The treatment of frailty and sarcopenia overlap. Therefore, adequate protein and vitamin D (Vit-D) supplementation may be a promising therapeutic approach, in addition to exercise. Supplementation with whey protein, essential amino acids and Vit-D, combined with physical exercise, increases muscle mass and strength, but also improves other aspects that contribute to the well-being of sarcopenic elderly [77].

Growing evidence points to the importance of the microbiota in the gut–brain–muscle axis [78]. This is characterized by the involvement of gut flora that has an impact on skeletal muscle energy and muscle fiber conversion through its metabolites [78]. In a recent RCT of 60 over 65 years old patients, the administration of prebiotics compared to placebo significantly improved muscle function, exhaustion and grip strength [79]. Probiotics capable of limiting sarcopenia in mice are mainly lactic acid bacteria and bifidobacterial.
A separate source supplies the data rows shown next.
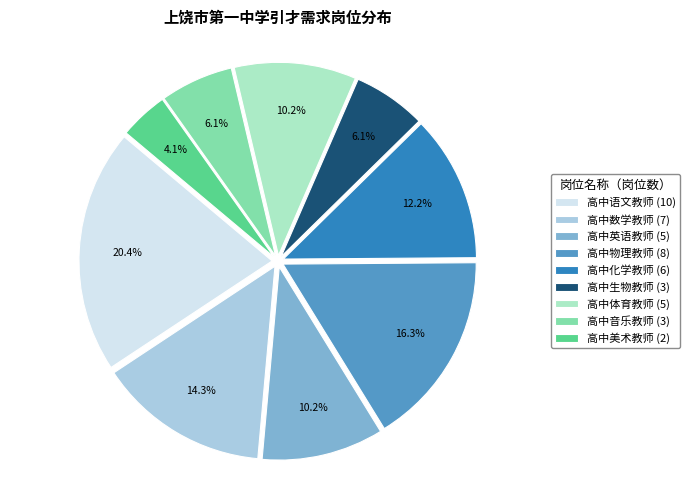

To the nearest percent, what is the combined percentage of 高中语文教师 and 高中体育教师?

31%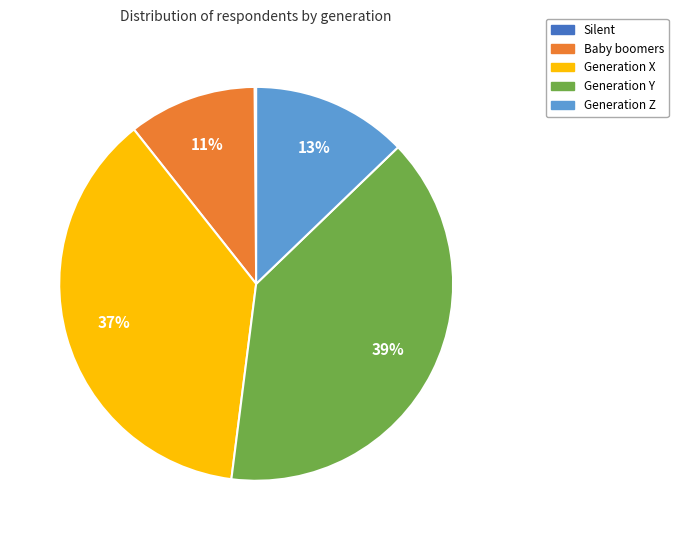

True or false: Generation X accounts for 45% of the total.

False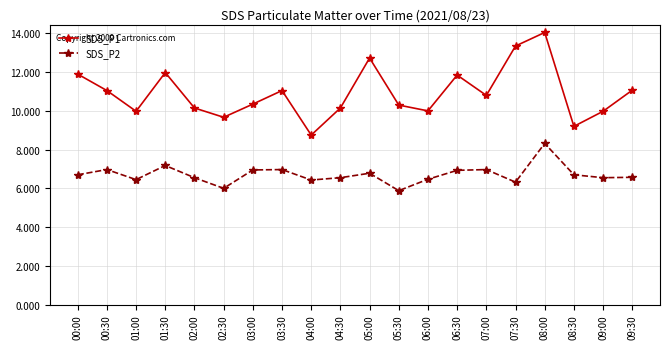

Between 05:30 and 07:00, which series saw the biggest shift?

SDS_P2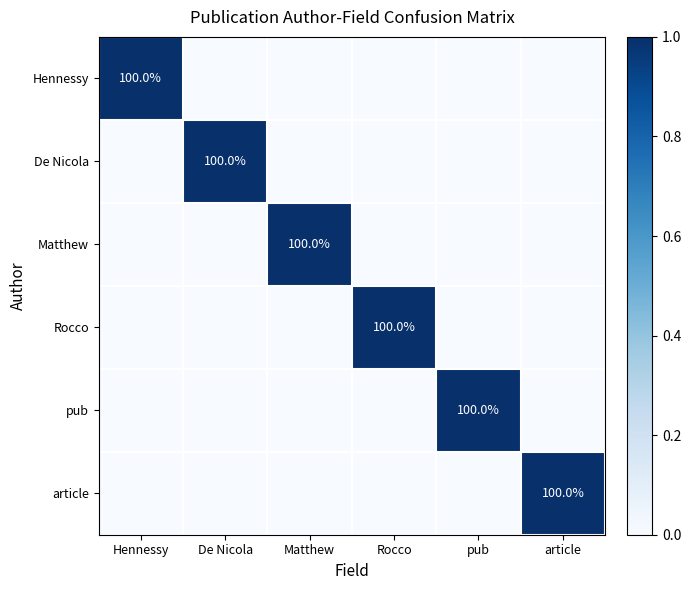

At how many categories does at least one series exceed 0?

6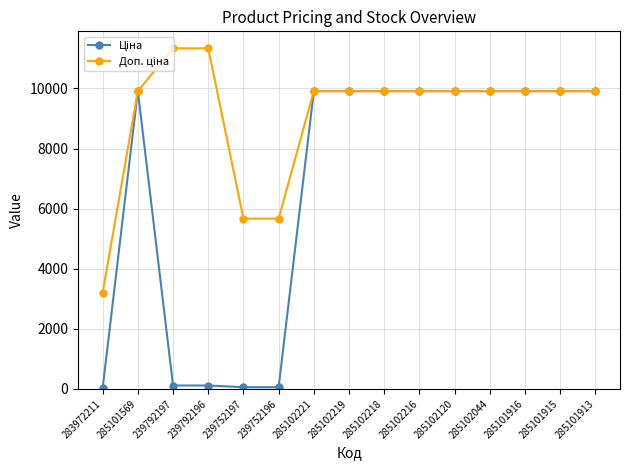

At how many categories does at least one series exceed 1327?

15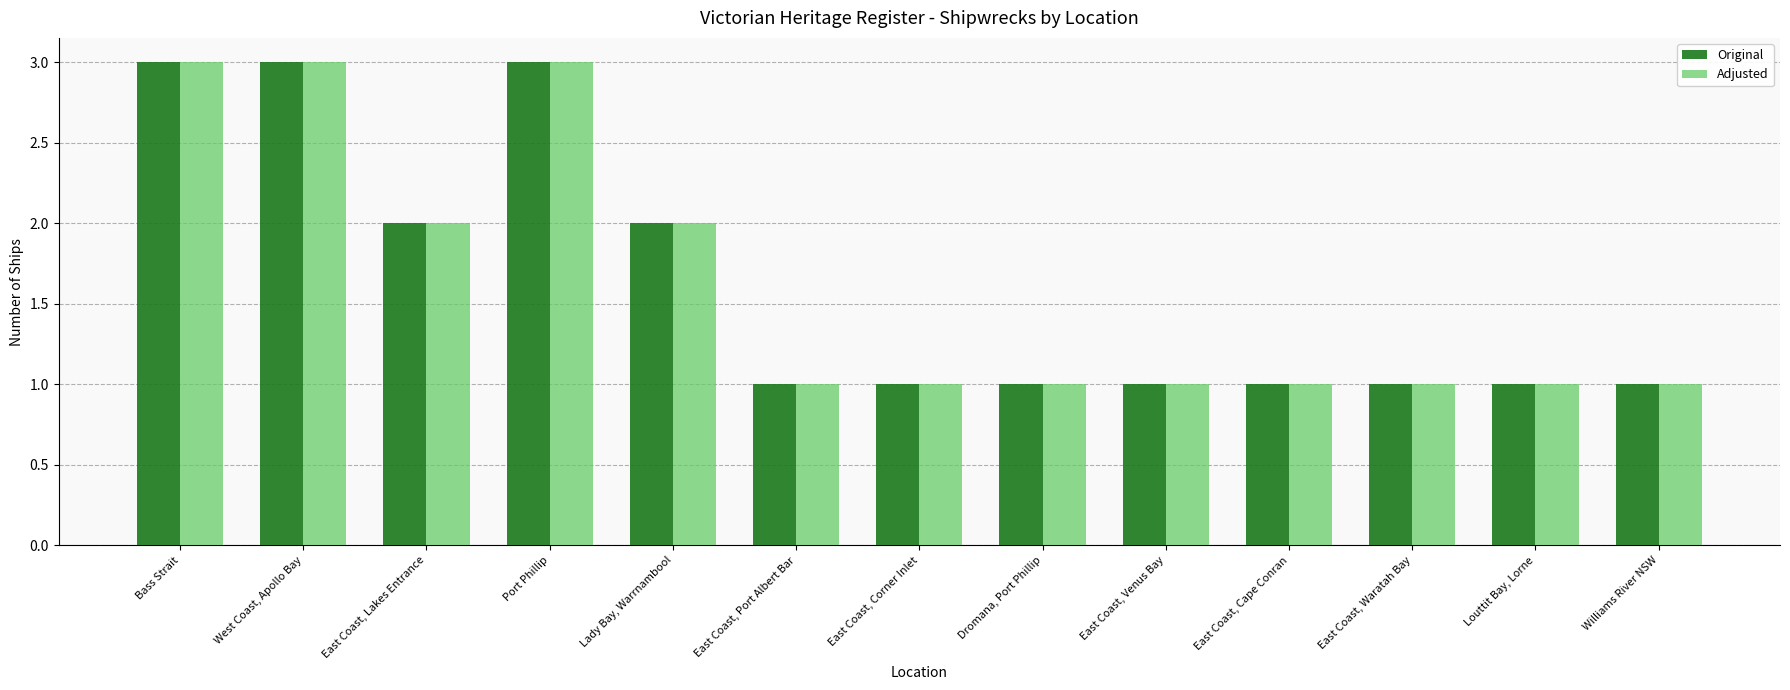

True or false: Adjusted has a value of 2 at Dromana, Port Phillip.

False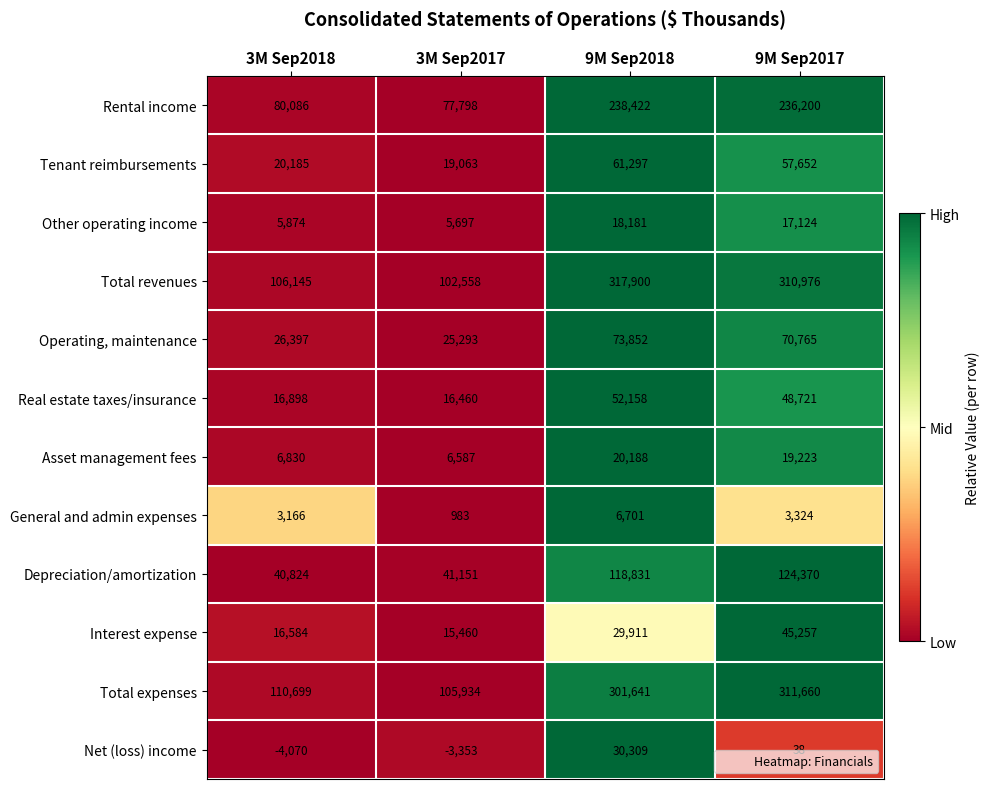

Where does the Rental income series first go above 236200?

9M Sep2018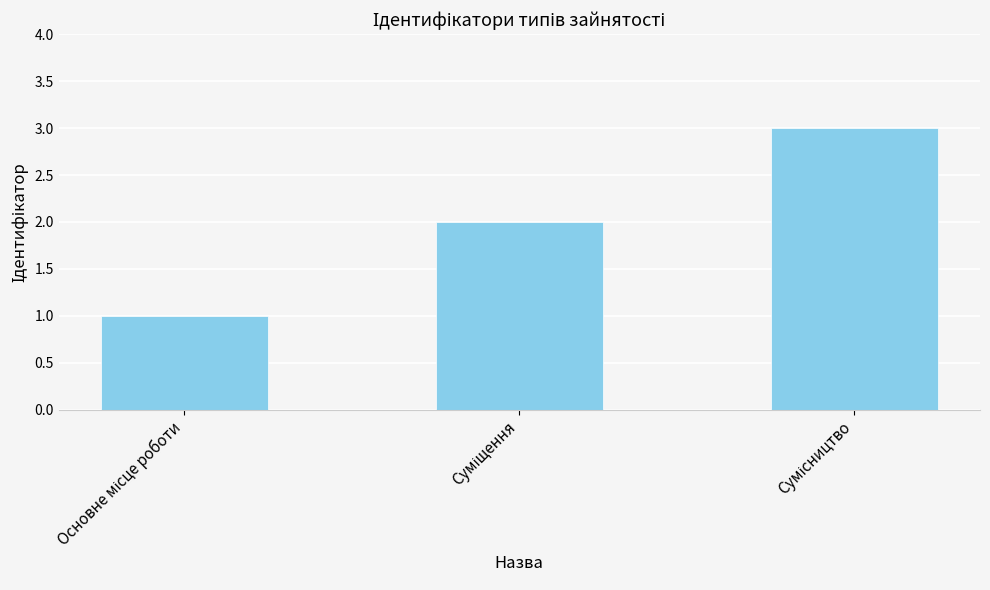

How many data points are less than 2?

1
However, the same bacteria tested in humans, due to the variability of populations and the difficulty of accurately measuring muscle mass and function, have not allowed to determine which specific strains should be used to improve physical performance [80].

Conclusions

Sarcopenia is a disorder common to various chronic diseases, encompassing many fascinating molecular mechanisms that are tightly intertwined with themselves. There is a huge debate on how physicians should therapeutically approach this condition to obtain a reduction/recovery of muscle loss. Continuing efforts are needed to try to ameliorate patients’ mobility. Unfortunately, there is no standardized therapy, apart from increasing physical activity and adopting a balanced diet, but promising remedies and novel substances appear on the scene.

Future direction

Slowing the progression of sarcopenia consists in identifying underlying causes and subsequently correcting them, when possible. The necessity of resistance training should be emphasized, and care givers ought to ensure an adequate food intake to elderly and suffering people. Muscle satellite cells (mSC) are essential in preserving muscle health until old age. These specific stem cells are fundamental in skeletal muscle regeneration, and it has been suggested that a reduction and/or dysregulation of the mSC pool could speed the loss of muscle mass that is a frequent finding in the elderly.